The $6 billion revolving credit facility includes a mandatory prepayment event linked to the following financial test: the Company must ensure that the ratio of “Consolidated Total Net Borrowings” (consolidated total borrowings less consolidated cash and cash equivalents) to “Consolidated EBITDA” (the consolidated net pre-taxation profits of the Company for a Measurement Period, subject to certain adjustments as defined in the facilities) does not, at the end of each “Measurement Period” (each period of 12 months ending on the last day of a financial half-year or a financial year of the Company), exceed a certain ratio, currently 4.25 to 1. If the Company achieves (i) a long-term credit rating of BBB or its equivalent or better (each with a stable outlook) from any two of Moody’s, S&P and Fitch, and (ii) a long-term credit rating from the third agency of BBB- or its equivalent or better (and with a stable outlook), then, from this time the financial test described in the preceding sentence shall permanently cease to apply.

Failure to comply with any covenant would (subject to any applicable grace periods) enable the lenders to accelerate the Company’s repayment obligations.

MoU between ArcelorMittal and the Steel Authority of India Limited on automotive steel joint venture in India

On May 22, 2015, ArcelorMittal and the Steel Authority of India Limited (“SAIL”) signed a Memorandum of Understanding (“MoU”) to set up an automotive steel manufacturing facility under a Joint Venture (“JV”) arrangement in India.
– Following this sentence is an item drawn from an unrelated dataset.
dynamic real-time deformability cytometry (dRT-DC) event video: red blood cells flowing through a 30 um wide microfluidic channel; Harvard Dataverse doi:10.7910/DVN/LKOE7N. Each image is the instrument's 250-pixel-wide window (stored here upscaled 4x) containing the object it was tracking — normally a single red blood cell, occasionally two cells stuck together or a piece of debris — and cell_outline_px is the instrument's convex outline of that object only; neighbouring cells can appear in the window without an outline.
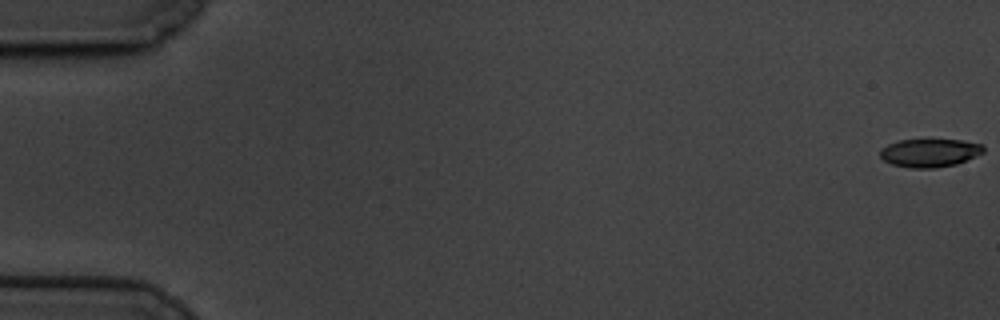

The MoU is the first step of a process to establish a JV between the two companies, which will construct a cold rolling mill and other downstream finishing facilities in India. In the coming months, a working group with representatives from both ArcelorMittal and SAIL will work on evaluating a structure for the proposed JV and carry out feasibility studies as part of a comprehensive due diligence process.